:: Task statement ::
The material below should be copied line for line, please, with pictures omitted.
........
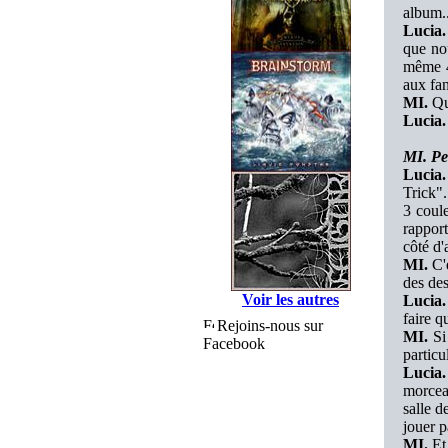
album..
Lucia.
que no
même 4 
aux fan
MI.
Qua
Lucia.
MI. Pe
Lucia.
Trick".
3 coule
rapport
côté d'
MI.
C'e
des des
Voir les autres
Lucia.
faire q
Rejoins-nous sur
MI.
Si 
Facebook
particu
Lucia.
morceau
salle d
jouer p
MI.
Et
........
:: Response area ::
album..
Lucia.
que no
même 4 
aux fan
MI.
Qua
Lucia.
MI. Pe
Lucia.
Trick".
3 coule
rapport
côté d'
MI.
C'e
des des
Voir les autres
Lucia.
faire q
Rejoins-nous sur
MI.
Si 
Facebook
particu
Lucia.
morceau
salle d
jouer p
MI.
Et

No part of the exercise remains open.